Entries from a dataset
....................
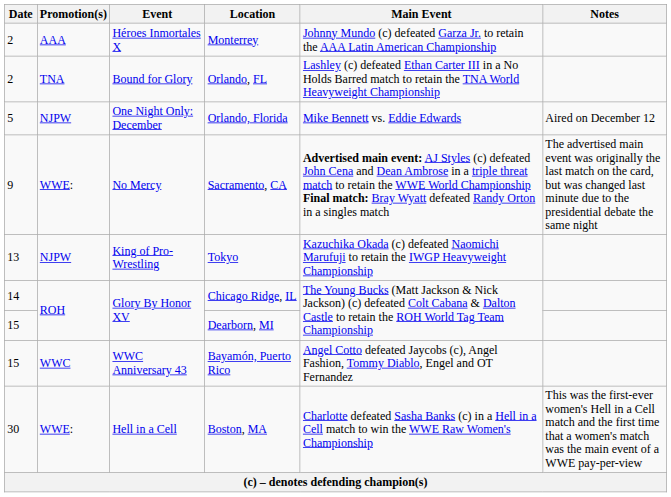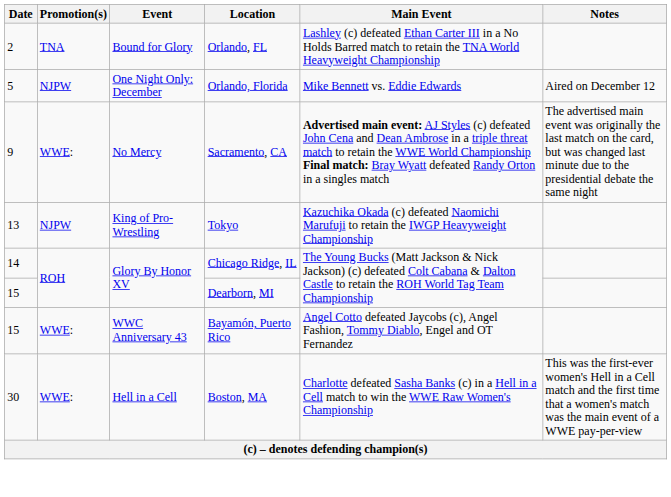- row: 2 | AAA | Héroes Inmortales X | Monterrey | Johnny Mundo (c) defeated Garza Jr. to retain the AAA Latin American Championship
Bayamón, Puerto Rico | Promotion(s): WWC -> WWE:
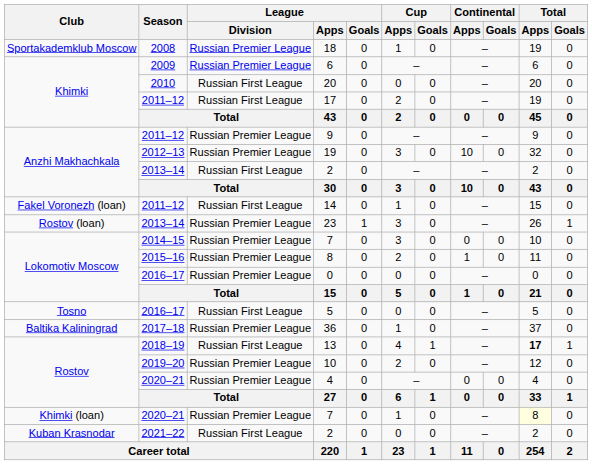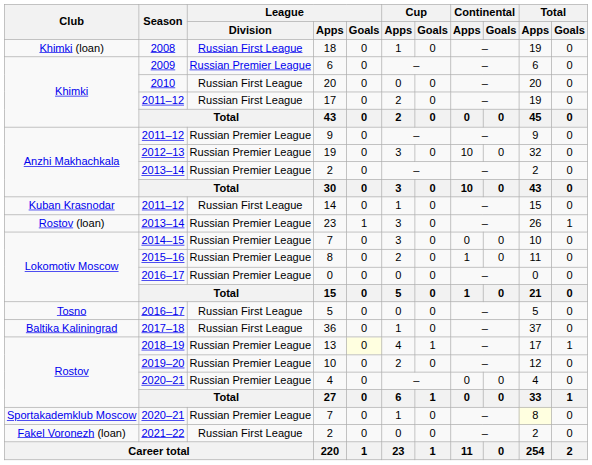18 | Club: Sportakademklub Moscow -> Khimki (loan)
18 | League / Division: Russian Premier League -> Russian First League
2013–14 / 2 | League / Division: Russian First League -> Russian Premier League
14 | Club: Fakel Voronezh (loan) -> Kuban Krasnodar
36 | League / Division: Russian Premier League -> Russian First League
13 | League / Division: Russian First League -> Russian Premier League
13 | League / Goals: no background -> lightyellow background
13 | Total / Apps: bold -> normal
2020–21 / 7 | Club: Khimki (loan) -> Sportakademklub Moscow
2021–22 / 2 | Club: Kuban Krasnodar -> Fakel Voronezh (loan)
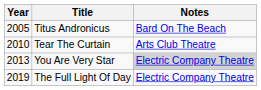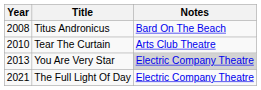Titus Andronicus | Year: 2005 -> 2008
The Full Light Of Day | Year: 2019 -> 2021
....................
Challenge: Return every line of the records above word for word, leaving out the pictures.

Correct answer:
- row: 2 | AAA | Héroes Inmortales X | Monterrey | Johnny Mundo (c) defeated Garza Jr. to retain the AAA Latin American Championship
Bayamón, Puerto Rico | Promotion(s): WWC -> WWE:
18 | Club: Sportakademklub Moscow -> Khimki (loan)
18 | League / Division: Russian Premier League -> Russian First League
2013–14 / 2 | League / Division: Russian First League -> Russian Premier League
14 | Club: Fakel Voronezh (loan) -> Kuban Krasnodar
36 | League / Division: Russian Premier League -> Russian First League
13 | League / Division: Russian First League -> Russian Premier League
13 | League / Goals: no background -> lightyellow background
13 | Total / Apps: bold -> normal
2020–21 / 7 | Club: Khimki (loan) -> Sportakademklub Moscow
2021–22 / 2 | Club: Kuban Krasnodar -> Fakel Voronezh (loan)
Titus Andronicus | Year: 2005 -> 2008
The Full Light Of Day | Year: 2019 -> 2021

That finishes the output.